Tijdens en na de uitzending van Netwerk op 4 mei jl. zijn vragen gerezen over de kennis van de AIVD voorafgaand aan de inval van de politie in het pand aan de Antheunisstraat te Den Haag op 10 november 2004. Met deze brief wil ik hier, mede namens de minister van Justitie, nader op ingaan. Operationele details kan ik om voor zich sprekende redenen niet aan de openbaarheid prijs geven; ik zal dan ook in een gelijktijdig verzonden brief aan de commissie voor de Inlichtingen- en Veiligheidsdiensten nader ingaan op deze details.

De Netwerk-uitzending geeft een interpretatie van het betoog dat door de zaaksofficieren van justitie is gehouden op een pro-formazitting in de rechtszaak tegen de verdachten uit de Hofstadgroep. Dat deze interpretatie door het Openbaar Ministerie zelf niet wordt gedeeld, mag blijken uit de persverklaring die het Landelijk Parket nog voor de uitzending aan de redactie van Netwerk heeft gestuurd, waarvan geen gebruik is gemaakt. Deze verklaring voeg ik voor de volledigheid bij. (red: zie download in de rechterzijbalk van deze pagina)

Vooreerst past de opmerking dat er een wezenlijk verschil bestaat tussen inlichtingenwerk en bewijsvoering achteraf in strafzaken, zoals ook gereleveerd in antwoorden op vragen van de heer Van Heemst (PvdA) van 3 mei jl. over `mogelijke tegenstrijdige verklaringen door de AIVD inzake de door de informant verstrekte informatie over het voornemen van moordaanslag' (TK 2004-2005, nr. 1617). Het openbaar ministerie treedt op als er aanleiding is om te veronderstellen dat er sprake is van een strafbaar feit. Daarbij is de blik gericht op het verleden: vanuit de hypothese dat er sprake is van een strafbaar feit wordt in het verleden gezocht naar materiaal waarmee dat strafbare feit kan worden bewezen. De AIVD daarentegen probeert vast te stellen of er sprake is van mogelijke toekomstige dreigingen voor de nationale veiligheid. Het is onjuist om de conclusies uit strafrechtelijk onderzoek zonder meer te stellen naast conclusies van de AIVD.
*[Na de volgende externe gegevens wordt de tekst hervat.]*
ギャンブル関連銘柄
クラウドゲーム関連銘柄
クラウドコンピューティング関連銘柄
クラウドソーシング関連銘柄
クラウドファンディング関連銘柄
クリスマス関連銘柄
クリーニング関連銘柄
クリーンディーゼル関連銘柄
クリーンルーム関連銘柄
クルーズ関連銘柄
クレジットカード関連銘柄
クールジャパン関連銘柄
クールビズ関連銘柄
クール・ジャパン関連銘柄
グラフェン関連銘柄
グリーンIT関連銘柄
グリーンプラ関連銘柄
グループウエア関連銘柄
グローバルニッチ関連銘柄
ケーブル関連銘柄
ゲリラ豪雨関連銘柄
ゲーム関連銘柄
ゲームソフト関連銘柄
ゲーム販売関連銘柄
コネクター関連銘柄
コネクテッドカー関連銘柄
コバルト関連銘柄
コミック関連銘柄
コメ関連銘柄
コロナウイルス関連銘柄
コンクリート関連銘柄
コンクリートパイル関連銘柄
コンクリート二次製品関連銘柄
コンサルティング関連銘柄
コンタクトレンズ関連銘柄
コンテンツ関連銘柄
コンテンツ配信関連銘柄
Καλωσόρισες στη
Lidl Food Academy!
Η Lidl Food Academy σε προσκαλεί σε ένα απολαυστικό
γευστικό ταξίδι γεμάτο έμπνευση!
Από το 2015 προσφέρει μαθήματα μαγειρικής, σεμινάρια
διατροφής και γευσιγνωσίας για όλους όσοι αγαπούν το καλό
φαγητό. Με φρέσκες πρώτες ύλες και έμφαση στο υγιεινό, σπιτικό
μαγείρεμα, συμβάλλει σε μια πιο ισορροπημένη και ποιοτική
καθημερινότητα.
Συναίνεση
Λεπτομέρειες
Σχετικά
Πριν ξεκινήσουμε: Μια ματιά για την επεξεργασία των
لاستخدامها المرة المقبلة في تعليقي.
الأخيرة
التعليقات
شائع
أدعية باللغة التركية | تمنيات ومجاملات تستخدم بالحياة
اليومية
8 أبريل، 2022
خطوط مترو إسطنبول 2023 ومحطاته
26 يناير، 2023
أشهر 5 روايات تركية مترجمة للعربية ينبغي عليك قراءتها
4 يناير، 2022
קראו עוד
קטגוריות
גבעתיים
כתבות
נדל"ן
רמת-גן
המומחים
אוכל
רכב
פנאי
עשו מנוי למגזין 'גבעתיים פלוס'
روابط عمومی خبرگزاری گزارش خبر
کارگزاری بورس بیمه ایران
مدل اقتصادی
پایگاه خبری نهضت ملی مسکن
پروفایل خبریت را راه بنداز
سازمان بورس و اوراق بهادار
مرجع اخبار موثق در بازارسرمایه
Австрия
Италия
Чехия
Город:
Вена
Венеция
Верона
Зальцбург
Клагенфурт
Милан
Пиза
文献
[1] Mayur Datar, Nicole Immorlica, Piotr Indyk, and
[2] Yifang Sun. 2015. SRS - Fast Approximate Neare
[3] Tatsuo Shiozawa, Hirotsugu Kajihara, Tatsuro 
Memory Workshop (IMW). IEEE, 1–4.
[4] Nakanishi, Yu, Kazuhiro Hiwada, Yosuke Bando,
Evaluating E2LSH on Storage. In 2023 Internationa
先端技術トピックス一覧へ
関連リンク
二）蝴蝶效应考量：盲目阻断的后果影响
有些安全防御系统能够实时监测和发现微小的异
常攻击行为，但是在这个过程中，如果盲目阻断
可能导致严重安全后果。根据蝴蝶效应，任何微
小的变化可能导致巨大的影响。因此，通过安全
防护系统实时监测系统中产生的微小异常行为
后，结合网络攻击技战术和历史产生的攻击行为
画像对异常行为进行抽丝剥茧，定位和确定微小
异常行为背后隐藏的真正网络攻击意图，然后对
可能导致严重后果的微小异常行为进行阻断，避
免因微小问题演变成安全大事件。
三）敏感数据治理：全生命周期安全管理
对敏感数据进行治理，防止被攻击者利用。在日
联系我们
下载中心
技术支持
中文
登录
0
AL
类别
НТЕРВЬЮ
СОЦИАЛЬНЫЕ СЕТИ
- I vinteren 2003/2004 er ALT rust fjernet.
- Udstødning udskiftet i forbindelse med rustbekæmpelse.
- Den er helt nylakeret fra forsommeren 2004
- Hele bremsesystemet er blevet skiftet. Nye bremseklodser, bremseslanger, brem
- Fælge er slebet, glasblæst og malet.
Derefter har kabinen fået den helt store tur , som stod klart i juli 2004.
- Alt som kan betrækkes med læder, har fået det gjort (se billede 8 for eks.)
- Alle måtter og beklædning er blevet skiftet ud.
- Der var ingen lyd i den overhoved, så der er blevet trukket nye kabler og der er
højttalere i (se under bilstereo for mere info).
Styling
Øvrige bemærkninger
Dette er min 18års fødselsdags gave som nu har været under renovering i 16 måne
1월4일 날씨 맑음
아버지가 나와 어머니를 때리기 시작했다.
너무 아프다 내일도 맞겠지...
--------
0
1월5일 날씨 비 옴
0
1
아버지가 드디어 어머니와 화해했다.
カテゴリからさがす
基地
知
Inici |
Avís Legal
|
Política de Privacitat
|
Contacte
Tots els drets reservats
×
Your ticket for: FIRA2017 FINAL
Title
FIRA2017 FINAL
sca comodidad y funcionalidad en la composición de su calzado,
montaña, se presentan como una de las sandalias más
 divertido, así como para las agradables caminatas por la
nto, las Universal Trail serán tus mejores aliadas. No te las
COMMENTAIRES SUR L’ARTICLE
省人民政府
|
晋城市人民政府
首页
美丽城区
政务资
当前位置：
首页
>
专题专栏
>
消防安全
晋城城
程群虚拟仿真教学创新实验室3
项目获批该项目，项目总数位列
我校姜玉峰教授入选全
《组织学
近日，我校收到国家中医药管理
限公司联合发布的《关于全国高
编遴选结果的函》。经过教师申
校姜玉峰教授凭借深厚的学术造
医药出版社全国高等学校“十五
De inspanningen van de AIVD in het kader van terrorismebestrijding zijn gericht op het voorkomen van aanslagen en bij eventuele signalen daarvan het informeren van de geëigende instanties (Openbaar Ministerie en Nationale Recherche). Deze inspanningen hebben er onder meer in geresulteerd dat in de dagen na de moord op de heer Van Gogh ambtsberichten zijn uitgebracht op basis waarvan veel bekende leden van de Hofstadgroep op een later moment zijn aangehouden. Het is inmiddels algemeen bekend dat de AIVD kon beschikken over informatie uit bijzondere inlichtingenmiddelen met betrekking tot het pand in de Antheunisstraat in Den Haag. Op 8 november 2004 nam de AIVD activiteiten waar in dit pand die voerden tot de conclusie dat ingrijpen was geboden. Op 9 november heeft de AIVD onder meer de dreiging die uitging van de in het pand in de Antheunisstraat aanwezige personen toegelicht aan en besproken met de Nationale Recherche en de Landelijk Officier van Justitie voor terrorismebestrijding (LOvJ). Bij deze vergadering kondigde de AIVD aan dat er nog diezelfde middag een ambtsbericht uitgebracht zou worden. Dit is in aansluiting op eerdere ambtsberichten ook gebeurd. De AIVD heeft op 9 november aan de Nationale Recherche tevens mondeling aangegeven dat, gelet op de inhoud van bovenstaande ambtsberichten en tegen de achtergrond van een mogelijke inval, alertheid op zijn plaats was in verband met de mogelijke aanwezigheid van en bereidheid tot gebruik van (vuur-)wapens. Daarbij zijn uitdrukkingen gebruikt als vastberaden, vuurwapengevaarlijk en contacten met Mohammed B. Deze duiding is door de zaaksofficier van Justitie van het Landelijk Parket ook gedeeld met de operationele diensten van het regionaal politiekorps Haaglanden. In de aanloop naar de inval in de nacht van de 10e november heeft de Nationale Recherche aan de AIVD gevraagd of de dienst bekend was met eventuele explosieven in het pand. De AIVD heeft toen aangegeven hiermee niet bekend te zijn.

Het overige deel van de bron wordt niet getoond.